<…> Играйте свою роль, – побольше лепета, побольше беспечности, – и ничего, – сойдет» [НРП, 4: 126]. В словах Цинцинната Набоков разоблачает свой прием бутафоризации.
Бутафория, декорации, костюмы и маски составляют общую картину народного и кукольного театра и цирка, к которой органически подстраивается и пошлость речи. Это настоящий сказ, мастерски сконструированная в деталях сказовая манерность, включающая эффекты фальши, вычурность, детское сюсюканье, злоупотребление уменьшительными формами. Интересно отметить, что последние были сохранены и в английском автопереводе (например, «рубашечка» ⁄ «little shirt»), хотя особая роль диминутива в русском языковом узусе резко отличается от стилистики других языков, в том числе английского. Безвкусную неискренность показывают неуместные французские полуслова или обороты, использование которых характеризует претензию необразованных людей выступать в роли образованных, как им кажется, приближаясь к аристократии мнимыми (ср. имя Пьер, отсылающее к Пьеру Безухову) или пустыми позами и приемами. Сказовые неловкости, вывороченные слова, дешевый юмор Пьера являются кривым зеркалом дневниковых записей Цинцинната, его поиска правильных выражений и точных слов.
– Видите ли, какая штукенция, – сказал директор, – я не уверен, желаете ли вы… Дело в том, что это ваша мать, – votre mere, parait-il.
– Мать? – переспросил Цинциннат.
– Ну да, – мать, мамаша, мамахен, – словом, женщина, родившая вас [НРП, 4: 124].
Французский язык может мгновенно деградировать, когда служащий диктатуре тюремщик, словно укрощая зверя или дрессируя собаку, загоняет Цинцинната обратно в камеру криком «Арьер!» [НРП, 4: 130].
Постоянные шутки, веселость через силу и развлечение играми являются элементами основной тональности пошлости.

→ **Задание**: Что, согласно фрагменту текста, входит в сказовую манерность? Перечислите все названные составляющие.

→ **Выдержки из данных**:
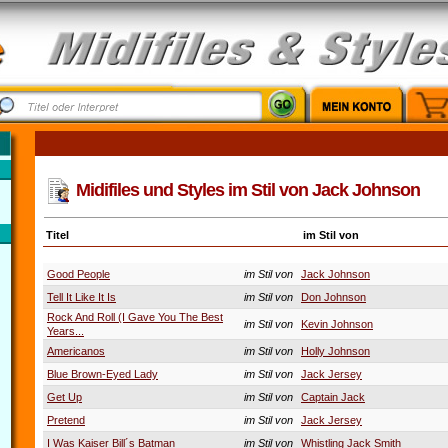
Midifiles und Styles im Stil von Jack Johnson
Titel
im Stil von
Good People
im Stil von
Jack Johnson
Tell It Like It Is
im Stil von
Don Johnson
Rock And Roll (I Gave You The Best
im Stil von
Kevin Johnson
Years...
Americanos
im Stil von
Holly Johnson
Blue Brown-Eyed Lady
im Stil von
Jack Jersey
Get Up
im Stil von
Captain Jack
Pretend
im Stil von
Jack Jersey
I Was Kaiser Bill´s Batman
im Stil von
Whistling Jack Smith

* * *

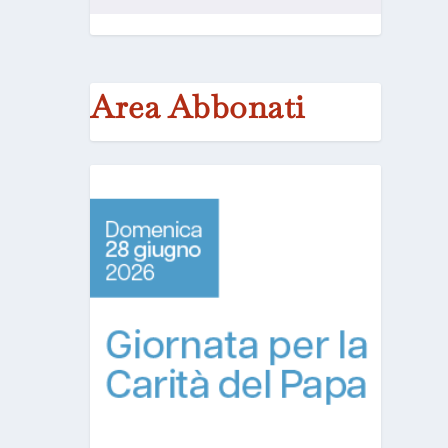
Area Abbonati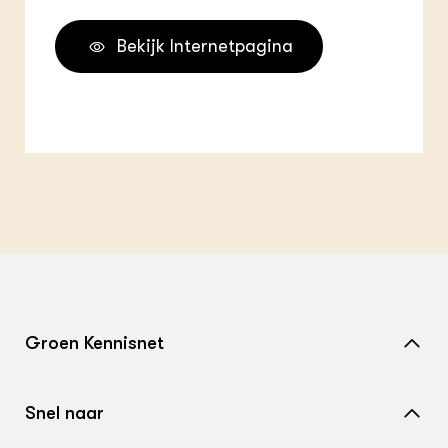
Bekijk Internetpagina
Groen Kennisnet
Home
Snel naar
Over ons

...

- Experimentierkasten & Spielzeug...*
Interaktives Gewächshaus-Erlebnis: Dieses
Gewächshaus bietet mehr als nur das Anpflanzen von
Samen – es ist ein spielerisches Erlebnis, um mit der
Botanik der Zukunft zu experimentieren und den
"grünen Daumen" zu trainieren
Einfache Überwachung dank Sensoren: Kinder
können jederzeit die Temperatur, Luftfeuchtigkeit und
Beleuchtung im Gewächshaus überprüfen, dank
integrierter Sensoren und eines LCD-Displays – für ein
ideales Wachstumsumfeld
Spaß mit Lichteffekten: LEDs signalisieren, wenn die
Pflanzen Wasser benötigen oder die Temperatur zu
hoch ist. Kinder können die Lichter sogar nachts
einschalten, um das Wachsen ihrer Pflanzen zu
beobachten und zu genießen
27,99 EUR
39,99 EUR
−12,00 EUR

→ **Ожидаемый ответ**: Эффекты фальши, вычурность, детское сюсюканье, злоупотребление уменьшительными формами.